KURALSIZ LİBERAL DÜZENE DOĞRU
2 Mart 2022’de Birleşmiş Milletler Genel Kurulu (BMGK) Rusya’ya yönelik kınama karar tasarısını 5’e karşı 141 oyla kabul etti. 35 ülke ise çekimser kaldı. Çekimser kalanlar arasında Çin, Hindistan, Güney Afrika, Vietnam, Pakistan ve Kazakistan gibi ülkeler vardı. Ardından 7 Nisan 2022’de BMGK tarafından Rusya’nın İnsan Hakları Konseyi üyeliğini askıya alan bir oylama yapıldı. BM’ye üye 193 devletten 172’sinin katıldığı oylamada 93 ülke lehte 24 ülke aleyhte oy kullanırken, 58 ülke de çekimser kaldı. Aleyhte oy verenler arasında Çin, Vietnam, İran gibi ülkeler varken çekimserler arasında Brezilya, Hindistan, Güney Afrika, Suudi Arabistan, Singapur, Pakistan, Mısır, Meksika, Birleşik Arap Emirlikleri, Katar, Endonezya, Kuveyt gibi ülkeler vardı. Zaten Rusya’ya uygulanan yaptırımlara dünyanın yüzde 80’ine yakını dahil olmadı. BRICS ülkeleri Rusya tarafında gözükürken, G20 ülkelerinin neredeyse yarısı yaptırımlara katılmadı. Ortadoğu’nun en büyük ve en güçlü devletleri olan Türkiye, İran, İsrail, Suudi Arabistan, Mısır ve Birleşik Arap Emirlikleri yine Rusya’ya karşı herhangi bir yaptırımda bulunmadı.
Dolayısıyla bugün Rusya’ya uygulanan yaptırımlar uluslararası yaptırımlar olarak kabul edilemez ama Batılı yaptırımlar olarak nitelenebilir. Asya, Afrika ve Latin Amerika’daki çoğu aktör Batılı aktörler ile birlikte çalışmıyor. Türk ve Arap dünyası Batılıların direktifleriyle hareket etmiyor. Bugün sadece ABD, Avrupa Birliği, İngiltere, Avustralya, Yeni Zelanda ve Japonya’nın katıldığı bir yaptırımlar kulübü var.

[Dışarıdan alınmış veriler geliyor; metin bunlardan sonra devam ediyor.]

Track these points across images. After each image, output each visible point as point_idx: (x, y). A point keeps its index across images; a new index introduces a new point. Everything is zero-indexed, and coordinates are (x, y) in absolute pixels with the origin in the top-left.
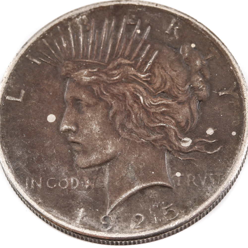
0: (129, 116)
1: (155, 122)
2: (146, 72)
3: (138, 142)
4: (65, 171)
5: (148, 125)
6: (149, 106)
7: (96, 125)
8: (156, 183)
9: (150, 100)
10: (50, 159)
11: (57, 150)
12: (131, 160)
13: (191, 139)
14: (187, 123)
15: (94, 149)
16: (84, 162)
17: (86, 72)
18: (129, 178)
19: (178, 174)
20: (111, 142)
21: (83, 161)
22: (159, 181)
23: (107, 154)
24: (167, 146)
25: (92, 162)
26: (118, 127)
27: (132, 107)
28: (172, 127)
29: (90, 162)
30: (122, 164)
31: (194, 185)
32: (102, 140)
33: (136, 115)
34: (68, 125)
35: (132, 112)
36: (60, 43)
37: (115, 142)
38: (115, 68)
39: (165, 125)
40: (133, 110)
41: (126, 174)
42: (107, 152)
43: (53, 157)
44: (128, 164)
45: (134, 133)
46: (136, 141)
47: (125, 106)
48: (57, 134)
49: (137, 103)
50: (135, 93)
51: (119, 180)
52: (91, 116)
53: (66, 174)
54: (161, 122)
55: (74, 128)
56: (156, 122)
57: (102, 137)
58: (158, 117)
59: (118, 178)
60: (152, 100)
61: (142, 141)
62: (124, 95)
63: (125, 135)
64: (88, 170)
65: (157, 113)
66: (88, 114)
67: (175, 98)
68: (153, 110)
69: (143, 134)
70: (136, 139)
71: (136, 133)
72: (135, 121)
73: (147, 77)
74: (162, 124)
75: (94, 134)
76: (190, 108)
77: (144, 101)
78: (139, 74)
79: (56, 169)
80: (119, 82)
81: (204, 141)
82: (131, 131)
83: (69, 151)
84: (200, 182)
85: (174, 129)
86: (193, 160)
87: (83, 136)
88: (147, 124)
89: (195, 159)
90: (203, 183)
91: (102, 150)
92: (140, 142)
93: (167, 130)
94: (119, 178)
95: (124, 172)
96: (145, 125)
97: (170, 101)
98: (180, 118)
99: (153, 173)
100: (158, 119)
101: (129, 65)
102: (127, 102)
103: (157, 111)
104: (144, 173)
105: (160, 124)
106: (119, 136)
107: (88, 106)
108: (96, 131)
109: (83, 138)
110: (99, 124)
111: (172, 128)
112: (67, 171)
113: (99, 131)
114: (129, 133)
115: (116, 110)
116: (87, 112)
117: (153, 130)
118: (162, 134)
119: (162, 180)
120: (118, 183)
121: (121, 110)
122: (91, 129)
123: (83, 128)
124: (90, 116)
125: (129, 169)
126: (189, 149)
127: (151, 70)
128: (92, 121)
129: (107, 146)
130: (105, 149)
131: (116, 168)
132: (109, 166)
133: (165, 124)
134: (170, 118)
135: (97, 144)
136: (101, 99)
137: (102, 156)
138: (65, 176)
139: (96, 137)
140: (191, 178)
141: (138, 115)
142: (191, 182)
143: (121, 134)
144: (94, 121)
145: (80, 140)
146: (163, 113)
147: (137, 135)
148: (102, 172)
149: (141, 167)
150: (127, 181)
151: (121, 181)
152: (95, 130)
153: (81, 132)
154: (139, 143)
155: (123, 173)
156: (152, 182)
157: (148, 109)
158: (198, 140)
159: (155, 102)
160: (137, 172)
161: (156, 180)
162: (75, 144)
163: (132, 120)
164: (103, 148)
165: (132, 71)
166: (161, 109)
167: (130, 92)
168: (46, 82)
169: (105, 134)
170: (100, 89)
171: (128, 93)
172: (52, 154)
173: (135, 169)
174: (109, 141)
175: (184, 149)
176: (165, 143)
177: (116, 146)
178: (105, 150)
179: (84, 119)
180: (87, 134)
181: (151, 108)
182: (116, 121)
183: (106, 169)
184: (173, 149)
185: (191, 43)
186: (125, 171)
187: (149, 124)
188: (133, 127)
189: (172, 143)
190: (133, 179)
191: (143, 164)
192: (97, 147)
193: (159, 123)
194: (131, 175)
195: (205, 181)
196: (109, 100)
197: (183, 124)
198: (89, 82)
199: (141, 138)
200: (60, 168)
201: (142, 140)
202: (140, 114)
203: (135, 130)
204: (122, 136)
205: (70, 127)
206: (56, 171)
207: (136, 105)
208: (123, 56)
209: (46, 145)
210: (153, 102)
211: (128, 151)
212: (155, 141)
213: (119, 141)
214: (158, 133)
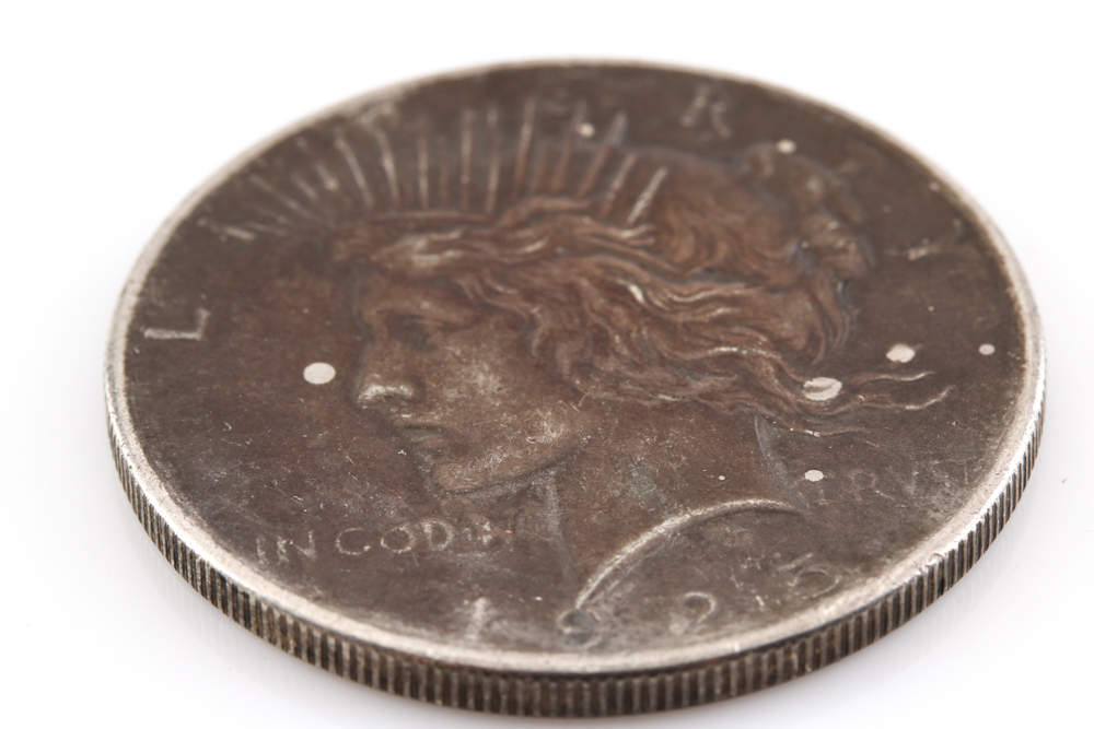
1: (696, 348)
2: (637, 223)
3: (646, 403)
4: (397, 507)
5: (675, 356)
6: (667, 308)
7: (487, 374)
8: (738, 503)
9: (666, 290)
10: (334, 480)
11: (355, 454)
12: (634, 452)
13: (838, 378)
14: (813, 340)
15: (491, 438)
16: (461, 475)
17: (420, 243)
18: (638, 500)
19: (814, 476)
20: (550, 413)
21: (459, 472)
22: (751, 496)
23: (543, 446)
24: (756, 405)
25: (494, 472)
26: (566, 370)
27: (606, 315)
28: (764, 353)
29: (486, 471)
30: (603, 465)
31: (880, 498)
32: (514, 410)
34: (384, 385)
35: (608, 328)
36: (315, 180)
37: (565, 412)
39: (735, 349)
41: (624, 492)
42: (542, 439)
43: (345, 473)
44: (627, 464)
45: (630, 383)
46: (641, 402)
47: (582, 315)
48: (347, 413)
49: (624, 304)
50: (610, 279)
51: (600, 509)
52: (463, 352)
53: (402, 513)
54: (719, 343)
55: (406, 390)
56: (702, 346)
57: (514, 402)
58: (706, 333)
59: (597, 505)
60: (674, 292)
61: (664, 400)
62: (572, 289)
63: (596, 391)
64: (483, 495)
65: (701, 323)
66: (450, 348)
67: (755, 280)
68: (682, 318)
69: (662, 382)
70: (638, 397)
71: (633, 381)
72: (625, 351)
73: (642, 236)
74: (724, 349)
75: (484, 396)
76: (814, 300)
77: (645, 296)
78: (613, 232)
79: (360, 502)
80: (546, 255)
81: (887, 380)
83: (402, 452)
84: (899, 487)
85: (770, 359)
86: (860, 432)
87: (444, 408)
88: (669, 354)
89: (863, 429)
90: (911, 489)
91: (523, 435)
92: (654, 403)
93: (745, 364)
94: (601, 503)
95: (617, 488)
96: (663, 358)
97: (739, 289)
98: (786, 328)
99: (722, 478)
100: (706, 338)
101: (571, 212)
102: (586, 306)
103: (699, 318)
104: (687, 481)
105: (716, 350)
106: (575, 395)
107: (448, 328)
108: (490, 389)
109: (444, 412)
110: (495, 369)
111: (761, 356)
112: (406, 506)
113: (499, 389)
114: (610, 384)
115: (552, 330)
116: (448, 345)
117: (698, 368)
118: (730, 376)
119: (759, 495)
120: (599, 516)
121: (569, 327)
122: (468, 384)
123: (441, 387)
124: (458, 353)
125: (631, 477)
126: (839, 405)
128: (468, 364)
129: (539, 424)
130: (531, 433)
131: (583, 480)
132: (556, 477)
133: (735, 346)
134: (748, 332)
135: (499, 423)
136: (489, 310)
137: (527, 452)
138: (399, 519)
139: (494, 406)
140: (866, 480)
141: (634, 335)
142: (866, 493)
143: (581, 389)
144: (477, 363)
145: (435, 418)
146: (721, 321)
147: (641, 386)
148: (535, 497)
149: (674, 466)
150: (632, 509)
151: (609, 512)
152: (484, 387)
153: (438, 398)
154: (654, 408)
155: (613, 489)
156: (724, 501)
157: (665, 316)
159: (688, 296)
160: (664, 480)
161: (739, 496)
162: (418, 432)
163: (613, 349)
164: (523, 432)
165: (587, 224)
166: (711, 310)
167: (591, 278)
168: (281, 283)
169: (523, 395)
170: (481, 281)
171: (584, 283)
172: (339, 465)
173: (654, 473)
174: (544, 411)
175: (818, 407)
176: (747, 399)
177: (572, 422)
178: (532, 436)
179: (439, 364)
180: (457, 401)
181: (675, 312)
182: (557, 356)
183: (548, 487)
186: (618, 484)
187: (678, 353)
188: (623, 367)
189: (771, 394)
190: (654, 500)
191: (680, 459)
192: (501, 431)
193: (712, 347)
194: (641, 490)
195: (914, 482)
197: (800, 343)
198: (439, 269)
199: (655, 393)
200: (376, 499)
201: (662, 397)
202: (639, 330)
203: (631, 374)
204: (587, 394)
205: (391, 389)
206: (364, 510)
207: (619, 310)
209: (313, 444)
210: (680, 295)
211: (616, 430)
213: (579, 408)
214: (715, 374)
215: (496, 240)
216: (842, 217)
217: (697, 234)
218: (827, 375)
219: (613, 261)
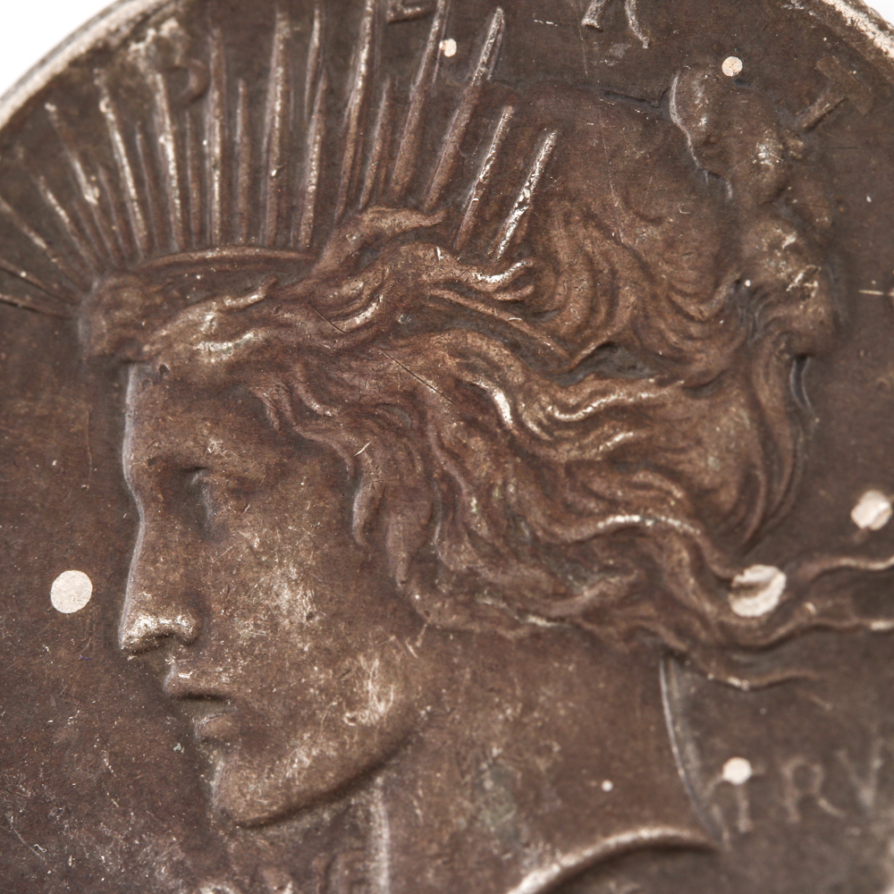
0: (451, 504)
1: (585, 515)
2: (509, 258)
3: (510, 635)
4: (170, 859)
5: (553, 535)
6: (545, 437)
7: (293, 585)
8: (626, 837)
9: (545, 399)
10: (86, 808)
11: (116, 754)
12: (488, 739)
13: (781, 567)
14: (748, 484)
15: (298, 717)
16: (255, 792)
17: (209, 317)
18: (487, 837)
19: (737, 771)
20: (377, 663)
21: (252, 787)
22: (644, 822)
23: (366, 731)
24: (662, 630)
25: (299, 786)
26: (400, 574)
27: (457, 454)
28: (676, 523)
29: (288, 783)
30: (446, 766)
31: (824, 816)
32: (331, 659)
33: (484, 492)
34: (155, 614)
35: (461, 481)
36: (67, 192)
37: (398, 658)
38: (353, 267)
39: (636, 518)
40: (466, 474)
41: (473, 819)
42: (366, 717)
43: (102, 794)
44: (478, 761)
45: (490, 594)
46: (502, 631)
47: (427, 456)
48: (107, 671)
49: (485, 431)
50: (468, 378)
51: (438, 856)
52: (262, 544)
53: (177, 870)
54: (613, 506)
55: (184, 623)
56: (591, 514)
57: (328, 642)
58: (598, 485)
59: (434, 848)
60: (555, 402)
61: (534, 625)
62: (413, 397)
63: (441, 611)
64: (285, 829)
65: (590, 464)
66: (247, 535)
67: (669, 365)
68: (566, 453)
69: (533, 590)
70: (498, 622)
71: (495, 590)
72: (483, 530)
73: (514, 284)
74: (620, 519)
75: (289, 633)
76: (754, 405)
77: (515, 413)
78: (475, 275)
79: (121, 852)
80: (382, 333)
81: (849, 568)
82: (469, 585)
83: (178, 747)
84: (853, 793)
85: (685, 535)
86: (805, 679)
87: (234, 658)
88: (545, 531)
89: (811, 674)
90: (867, 795)
91: (339, 710)
92: (522, 632)
93: (649, 547)
94: (440, 844)
95: (461, 811)
96: (535, 539)
97: (647, 388)
98: (709, 465)
99: (607, 786)
100: (598, 497)
101: (419, 235)
102: (432, 436)
103: (590, 454)
104: (561, 794)
105: (611, 520)
106: (411, 622)
107: (243, 490)
108: (296, 618)
109: (235, 667)
110: (306, 577)
111: (671, 529)
112: (180, 856)
113: (310, 616)
114: (461, 598)
115: (384, 489)
116: (243, 527)
117: (581, 557)
118: (626, 572)
119: (660, 818)
120: (438, 870)
121: (409, 481)
122: (268, 609)
123: (232, 616)
124: (256, 543)
125: (483, 791)
126: (778, 625)
127: (531, 239)
128: (269, 567)
129: (361, 687)
130: (351, 705)
131: (418, 797)
132: (384, 789)
133: (635, 512)
135: (308, 685)
136: (301, 447)
137: (343, 744)
138: (171, 884)
139: (302, 651)
140: (802, 778)
141: (496, 493)
142: (806, 804)
143: (420, 612)
144: (281, 564)
145: (221, 679)
146: (618, 460)
147: (505, 599)
148: (355, 828)
149: (542, 764)
150: (482, 854)
151: (452, 860)
152: (290, 613)
153: (225, 637)
154: (520, 642)
155: (457, 815)
156: (607, 834)
157: (542, 452)
158: (812, 569)
159: (574, 409)
160: (526, 796)
161: (629, 822)
162: (201, 704)
163: (466, 525)
164: (340, 704)
165: (439, 263)
166: (609, 438)
167: (441, 377)
168: (21, 406)
169: (342, 626)
170: (290, 391)
171: (432, 388)
172: (93, 777)
173: (514, 781)
174: (369, 658)
175: (749, 630)
176: (649, 618)
177: (406, 679)
178: (352, 710)
179: (229, 568)
180: (253, 641)
182: (390, 544)
183: (372, 809)
184: (694, 639)
185: (721, 55)
186: (466, 804)
187: (558, 530)
188: (480, 563)
189: (685, 608)
190: (510, 838)
191: (549, 749)
192: (309, 703)
193: (604, 515)
194: (498, 818)
195: (873, 780)
196: (340, 439)
197: (727, 497)
198: (233, 367)
199: (523, 612)
200: (143, 844)
201: (532, 619)
202: (505, 484)
203: (490, 576)
204: (429, 620)
205: (165, 622)
206: (126, 867)
207: (477, 443)
208: (384, 196)
209: (60, 737)
210: (565, 408)
211: (468, 691)
212: (596, 613)
213: (416, 648)
214: (608, 570)
215: (311, 303)
216: (801, 220)
217: (594, 272)
218: (766, 562)
219: (475, 341)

Şu an Rus ekonomisi savaşın başında yaşadığı geçici felci atlatmış gözüküyor. Ruble savaş öncesi değerine dönmüş, borsa açılmış ve ticaret devam ediyor. Asıl mevzu ise Rusya’nın ödemelerini artık ruble ile alacağını duyurmasıydı. Rusya’ya uygulanan yaptırımlar sonucu alternatif ödeme sistemleri, rezerv paraların dolar dışında çeşitlendirilmesi, ulusal ve yerli para kullanımı ile kripto paralara yönelim artış gösteriyor. ABD’nin dev yatırım bankalarından Goldman Sachs doların egemenliğinin tehlikede olduğunu bildirdi. Artık tek para, tek finans, tek internet, tek kültür geride kalıyor. Heterojen bir dünya düzeni resmi belirginleşiyor. Bugün Rusya – Ukrayna savaşı ile küresel sistemin, kuralların ve standartların yok olduğu görülüyor. Bu durum hem ahlaki hem de maddi bir krize yol açıyor. Dünyamız kuralsız demokratik olmayan liberal bir düzene dönüştü.